**AUSZUG**.
# # # #

Hansi ließ sich darüber aus, dass seine Freundin einen hartnäckigen Verehrer hat und er ihn für einen Stalker hält. Aus Spaß sagte jemand im Bus, dass man jetzt nicht mehr Stalker sagt, sondern "Abgrenzungsbehinderter".

Olaf fand das grundsätzlich gut, gab aber zu bedenken, dass ihn der Wortteil "-behindert" stört. Weil Menschen nicht behindert, sondern besonders sind. Eine Erkenntnis, die ihm so bei Forchheim kam.

Jemand warf das Wort Abgrenzungsnegierer in die Runde und Olaf meinte, dass das darum sehr unglücklich klänge, weil das Negieren lautmalerisch zu nah am Neger sei. Somit stand für unseren flunkernden Martin fest, dass man besser von einem Abgrenzungsneutralen spricht. Und Neutralität ist ja immer gut, das sähe man ja an der Schweiz.

# # # #

**AUFGABEN**.
**1.** Zitiere aus der Anekdote aus dem Bus den Abschnitt zwischen "Hansi ließ sich" und "an der Schweiz.", beide einschließlich.
**2.** Welcher Teil des Wortes "Abgrenzungsbehinderter" stört Olaf laut der Anekdote aus dem Bus?
**3.** Schreibe die Anekdote aus dem Bus weiter, beginnend nach ihrem letzten Satz.

**AUFLISTUNG**.
# # # #

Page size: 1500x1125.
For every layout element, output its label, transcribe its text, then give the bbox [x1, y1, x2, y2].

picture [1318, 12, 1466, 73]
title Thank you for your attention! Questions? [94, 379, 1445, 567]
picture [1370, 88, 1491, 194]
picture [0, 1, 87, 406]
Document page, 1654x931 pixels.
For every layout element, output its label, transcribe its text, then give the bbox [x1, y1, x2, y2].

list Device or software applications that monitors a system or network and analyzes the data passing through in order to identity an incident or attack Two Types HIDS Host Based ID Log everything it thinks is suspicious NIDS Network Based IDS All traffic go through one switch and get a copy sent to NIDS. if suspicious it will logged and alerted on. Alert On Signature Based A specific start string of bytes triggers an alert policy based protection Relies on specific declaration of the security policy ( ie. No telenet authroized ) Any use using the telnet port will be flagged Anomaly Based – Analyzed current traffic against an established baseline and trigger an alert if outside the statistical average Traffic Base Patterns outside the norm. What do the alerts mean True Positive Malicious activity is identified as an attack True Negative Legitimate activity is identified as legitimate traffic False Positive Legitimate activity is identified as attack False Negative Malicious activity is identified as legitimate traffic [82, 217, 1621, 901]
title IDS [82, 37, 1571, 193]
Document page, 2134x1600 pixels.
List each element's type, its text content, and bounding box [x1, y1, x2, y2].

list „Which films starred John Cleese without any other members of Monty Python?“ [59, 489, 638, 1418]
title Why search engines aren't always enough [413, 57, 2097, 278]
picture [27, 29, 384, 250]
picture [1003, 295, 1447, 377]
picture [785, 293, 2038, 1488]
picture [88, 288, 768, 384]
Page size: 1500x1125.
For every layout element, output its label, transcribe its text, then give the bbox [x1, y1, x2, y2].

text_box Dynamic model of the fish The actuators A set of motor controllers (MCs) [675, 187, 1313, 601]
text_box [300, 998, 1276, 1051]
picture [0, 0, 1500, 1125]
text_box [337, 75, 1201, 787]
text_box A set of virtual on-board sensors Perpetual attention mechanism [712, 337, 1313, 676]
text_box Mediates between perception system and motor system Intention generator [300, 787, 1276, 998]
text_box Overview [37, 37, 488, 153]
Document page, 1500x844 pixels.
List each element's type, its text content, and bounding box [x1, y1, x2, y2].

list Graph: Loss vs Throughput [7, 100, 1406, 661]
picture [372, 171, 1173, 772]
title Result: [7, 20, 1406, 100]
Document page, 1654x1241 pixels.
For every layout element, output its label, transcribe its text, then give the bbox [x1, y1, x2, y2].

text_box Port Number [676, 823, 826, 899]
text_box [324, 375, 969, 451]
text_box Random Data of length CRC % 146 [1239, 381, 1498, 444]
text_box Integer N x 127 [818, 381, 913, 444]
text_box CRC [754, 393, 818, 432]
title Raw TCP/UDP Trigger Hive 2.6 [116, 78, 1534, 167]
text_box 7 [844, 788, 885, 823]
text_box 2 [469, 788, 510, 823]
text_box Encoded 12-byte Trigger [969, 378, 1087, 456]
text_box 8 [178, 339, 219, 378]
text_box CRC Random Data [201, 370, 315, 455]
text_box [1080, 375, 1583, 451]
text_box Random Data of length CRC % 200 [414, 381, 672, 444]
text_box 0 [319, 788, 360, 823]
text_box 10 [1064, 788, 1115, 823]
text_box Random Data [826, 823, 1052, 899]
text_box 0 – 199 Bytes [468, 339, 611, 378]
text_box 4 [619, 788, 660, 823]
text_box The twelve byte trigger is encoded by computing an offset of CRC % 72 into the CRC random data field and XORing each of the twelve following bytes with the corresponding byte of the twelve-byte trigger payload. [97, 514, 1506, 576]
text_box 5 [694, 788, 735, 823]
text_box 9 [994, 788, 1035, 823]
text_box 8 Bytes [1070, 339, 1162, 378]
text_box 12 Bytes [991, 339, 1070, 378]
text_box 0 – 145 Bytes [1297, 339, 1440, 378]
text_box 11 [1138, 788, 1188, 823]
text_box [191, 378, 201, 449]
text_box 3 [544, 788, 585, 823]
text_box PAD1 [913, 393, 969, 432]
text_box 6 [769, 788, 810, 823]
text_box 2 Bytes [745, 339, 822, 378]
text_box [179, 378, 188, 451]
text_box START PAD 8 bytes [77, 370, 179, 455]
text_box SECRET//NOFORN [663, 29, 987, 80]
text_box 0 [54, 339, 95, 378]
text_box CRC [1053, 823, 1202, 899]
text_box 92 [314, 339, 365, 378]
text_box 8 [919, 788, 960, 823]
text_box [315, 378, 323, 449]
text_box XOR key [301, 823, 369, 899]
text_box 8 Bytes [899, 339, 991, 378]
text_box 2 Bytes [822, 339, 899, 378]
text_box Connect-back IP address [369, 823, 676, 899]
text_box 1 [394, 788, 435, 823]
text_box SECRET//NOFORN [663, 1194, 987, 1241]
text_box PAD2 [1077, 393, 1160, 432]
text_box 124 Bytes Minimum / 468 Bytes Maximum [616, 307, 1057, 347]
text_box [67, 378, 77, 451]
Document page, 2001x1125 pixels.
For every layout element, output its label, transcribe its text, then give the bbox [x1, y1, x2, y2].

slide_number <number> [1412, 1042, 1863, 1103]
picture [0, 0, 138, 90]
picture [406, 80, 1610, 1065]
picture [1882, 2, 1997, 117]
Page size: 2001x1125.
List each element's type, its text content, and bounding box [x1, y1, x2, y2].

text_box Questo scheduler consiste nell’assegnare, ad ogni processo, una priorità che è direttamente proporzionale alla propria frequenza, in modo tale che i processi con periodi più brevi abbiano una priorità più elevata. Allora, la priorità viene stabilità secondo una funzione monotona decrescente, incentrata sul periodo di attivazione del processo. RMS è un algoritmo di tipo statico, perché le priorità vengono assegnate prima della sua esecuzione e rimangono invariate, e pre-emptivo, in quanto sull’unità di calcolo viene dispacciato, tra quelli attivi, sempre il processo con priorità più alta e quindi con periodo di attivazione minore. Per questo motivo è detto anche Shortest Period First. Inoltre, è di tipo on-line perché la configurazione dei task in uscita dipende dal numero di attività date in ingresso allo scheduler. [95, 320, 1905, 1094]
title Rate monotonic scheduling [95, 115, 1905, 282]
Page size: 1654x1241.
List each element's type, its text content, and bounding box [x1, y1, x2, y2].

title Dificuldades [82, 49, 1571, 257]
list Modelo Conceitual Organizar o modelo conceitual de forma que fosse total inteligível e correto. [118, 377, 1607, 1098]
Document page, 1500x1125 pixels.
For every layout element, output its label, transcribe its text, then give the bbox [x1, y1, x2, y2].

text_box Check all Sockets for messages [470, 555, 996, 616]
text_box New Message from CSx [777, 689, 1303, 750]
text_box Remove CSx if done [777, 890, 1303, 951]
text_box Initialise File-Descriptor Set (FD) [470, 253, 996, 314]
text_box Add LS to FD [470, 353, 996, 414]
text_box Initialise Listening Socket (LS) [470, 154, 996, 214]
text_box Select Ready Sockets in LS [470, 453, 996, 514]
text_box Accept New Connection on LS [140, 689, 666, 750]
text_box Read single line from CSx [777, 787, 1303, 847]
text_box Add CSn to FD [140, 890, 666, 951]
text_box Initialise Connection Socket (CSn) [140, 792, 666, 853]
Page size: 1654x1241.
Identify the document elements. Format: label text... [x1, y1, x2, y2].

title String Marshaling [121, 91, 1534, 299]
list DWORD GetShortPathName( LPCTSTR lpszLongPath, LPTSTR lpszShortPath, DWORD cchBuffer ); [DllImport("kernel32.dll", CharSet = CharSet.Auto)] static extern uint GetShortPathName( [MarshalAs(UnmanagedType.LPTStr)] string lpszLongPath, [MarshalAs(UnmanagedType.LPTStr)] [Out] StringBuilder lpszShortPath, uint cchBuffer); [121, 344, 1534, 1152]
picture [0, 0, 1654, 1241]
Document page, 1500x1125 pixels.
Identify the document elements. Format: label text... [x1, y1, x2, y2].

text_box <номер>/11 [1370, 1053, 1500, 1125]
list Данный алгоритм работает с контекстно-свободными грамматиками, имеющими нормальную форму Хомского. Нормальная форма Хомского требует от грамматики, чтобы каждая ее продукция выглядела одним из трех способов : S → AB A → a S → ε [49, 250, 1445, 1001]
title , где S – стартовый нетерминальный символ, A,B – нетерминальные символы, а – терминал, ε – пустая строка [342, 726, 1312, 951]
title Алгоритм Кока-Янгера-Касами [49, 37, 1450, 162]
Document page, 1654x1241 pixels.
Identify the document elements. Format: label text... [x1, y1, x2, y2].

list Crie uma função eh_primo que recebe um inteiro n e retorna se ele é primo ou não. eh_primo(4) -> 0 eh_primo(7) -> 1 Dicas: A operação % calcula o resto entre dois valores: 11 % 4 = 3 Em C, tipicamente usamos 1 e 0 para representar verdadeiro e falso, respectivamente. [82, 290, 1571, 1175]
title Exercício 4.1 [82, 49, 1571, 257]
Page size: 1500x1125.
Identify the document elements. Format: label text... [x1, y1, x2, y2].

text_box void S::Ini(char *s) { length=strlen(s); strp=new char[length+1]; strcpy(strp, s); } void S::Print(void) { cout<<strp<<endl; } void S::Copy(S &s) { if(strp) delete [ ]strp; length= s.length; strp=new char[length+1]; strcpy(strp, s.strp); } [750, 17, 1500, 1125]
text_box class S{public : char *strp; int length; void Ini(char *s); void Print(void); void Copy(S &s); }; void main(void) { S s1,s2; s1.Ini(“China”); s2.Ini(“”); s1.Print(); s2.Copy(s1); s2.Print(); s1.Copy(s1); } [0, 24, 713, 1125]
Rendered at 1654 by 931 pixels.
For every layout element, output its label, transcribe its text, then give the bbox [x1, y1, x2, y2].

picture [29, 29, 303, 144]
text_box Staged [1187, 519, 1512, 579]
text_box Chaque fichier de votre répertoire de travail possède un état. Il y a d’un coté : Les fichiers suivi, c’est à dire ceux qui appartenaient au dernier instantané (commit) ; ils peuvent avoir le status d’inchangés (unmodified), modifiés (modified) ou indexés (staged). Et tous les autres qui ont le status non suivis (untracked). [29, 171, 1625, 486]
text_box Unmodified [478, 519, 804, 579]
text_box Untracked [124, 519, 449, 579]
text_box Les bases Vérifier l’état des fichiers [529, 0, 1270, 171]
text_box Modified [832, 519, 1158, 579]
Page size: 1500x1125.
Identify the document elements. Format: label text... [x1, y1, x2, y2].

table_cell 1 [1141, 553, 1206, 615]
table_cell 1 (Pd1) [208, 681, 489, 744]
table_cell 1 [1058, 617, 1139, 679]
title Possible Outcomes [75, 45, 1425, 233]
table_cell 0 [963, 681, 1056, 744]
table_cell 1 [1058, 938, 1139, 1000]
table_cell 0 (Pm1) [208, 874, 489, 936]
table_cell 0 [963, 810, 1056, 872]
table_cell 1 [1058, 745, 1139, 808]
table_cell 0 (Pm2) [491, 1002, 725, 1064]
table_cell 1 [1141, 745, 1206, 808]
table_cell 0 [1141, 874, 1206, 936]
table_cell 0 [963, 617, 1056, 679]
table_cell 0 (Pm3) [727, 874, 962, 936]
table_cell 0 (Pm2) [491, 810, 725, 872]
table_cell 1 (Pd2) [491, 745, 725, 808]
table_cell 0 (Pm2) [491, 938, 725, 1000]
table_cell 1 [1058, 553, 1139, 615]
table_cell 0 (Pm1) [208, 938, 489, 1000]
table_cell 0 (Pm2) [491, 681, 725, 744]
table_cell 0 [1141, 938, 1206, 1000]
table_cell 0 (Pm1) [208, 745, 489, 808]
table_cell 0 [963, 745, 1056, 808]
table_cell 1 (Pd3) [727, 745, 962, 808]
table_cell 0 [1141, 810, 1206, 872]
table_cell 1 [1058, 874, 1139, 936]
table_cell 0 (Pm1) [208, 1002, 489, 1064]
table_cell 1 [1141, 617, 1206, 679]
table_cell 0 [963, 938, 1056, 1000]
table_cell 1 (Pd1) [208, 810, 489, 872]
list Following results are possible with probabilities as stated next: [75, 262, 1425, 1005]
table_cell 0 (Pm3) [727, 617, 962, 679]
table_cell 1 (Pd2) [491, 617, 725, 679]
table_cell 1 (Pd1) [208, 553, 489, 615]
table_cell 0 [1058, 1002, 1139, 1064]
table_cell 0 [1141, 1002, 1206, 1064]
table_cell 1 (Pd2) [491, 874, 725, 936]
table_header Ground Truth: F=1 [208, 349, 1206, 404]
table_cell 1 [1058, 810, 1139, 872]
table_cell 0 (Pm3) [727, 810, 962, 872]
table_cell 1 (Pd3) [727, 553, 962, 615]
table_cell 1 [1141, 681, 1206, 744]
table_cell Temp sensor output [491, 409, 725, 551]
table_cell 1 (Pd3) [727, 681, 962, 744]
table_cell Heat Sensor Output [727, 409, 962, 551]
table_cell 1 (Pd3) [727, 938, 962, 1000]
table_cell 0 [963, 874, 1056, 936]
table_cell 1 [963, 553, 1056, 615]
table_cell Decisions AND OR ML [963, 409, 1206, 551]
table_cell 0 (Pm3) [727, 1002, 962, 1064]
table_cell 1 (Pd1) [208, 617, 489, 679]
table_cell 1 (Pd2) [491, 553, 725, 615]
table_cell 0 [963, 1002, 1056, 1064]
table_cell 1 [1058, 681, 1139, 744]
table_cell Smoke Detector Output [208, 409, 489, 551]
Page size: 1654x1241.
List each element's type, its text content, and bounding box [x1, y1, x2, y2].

# # # #

**ERGEBNISSE DER REIHE**.
**1.**
Hansi ließ sich darüber aus, dass seine Freundin einen hartnäckigen Verehrer hat und er ihn für einen Stalker hält. Aus Spaß sagte jemand im Bus, dass man jetzt nicht mehr Stalker sagt, sondern "Abgrenzungsbehinderter".

Olaf fand das grundsätzlich gut, gab aber zu bedenken, dass ihn der Wortteil "-behindert" stört. Weil Menschen nicht behindert, sondern besonders sind. Eine Erkenntnis, die ihm so bei Forchheim kam.

Jemand warf das Wort Abgrenzungsnegierer in die Runde und Olaf meinte, dass das darum sehr unglücklich klänge, weil das Negieren lautmalerisch zu nah am Neger sei. Somit stand für unseren flunkernden Martin fest, dass man besser von einem Abgrenzungsneutralen spricht. Und Neutralität ist ja immer gut, das sähe man ja an der Schweiz.

**2.** Ihn stört der Wortteil "-behindert".

**3.**
Eine Bemerkung, die noch bis weit hinter Erlangen für Lachen sorgte, zu der Olaf aber nicht so recht mitlachen wollte. Am Max-Morlock-Stadion angekommen lief alles recht planmäßig, wenn man von dem müden Kick des 1. FC Nürnberg mal absieht. Aber er lenkte doch von Semantik und euphemistischen Tretmühlen wohltuend ab. Dann machten wir uns auf den Rückweg von Nürnberg und hatten jede Menge Spaß in unserem Bus. So auf Höhe Bad Staffelstein haben wir bemerkt, dass wir Olaf irgendwie am Stadion vergessen hatten.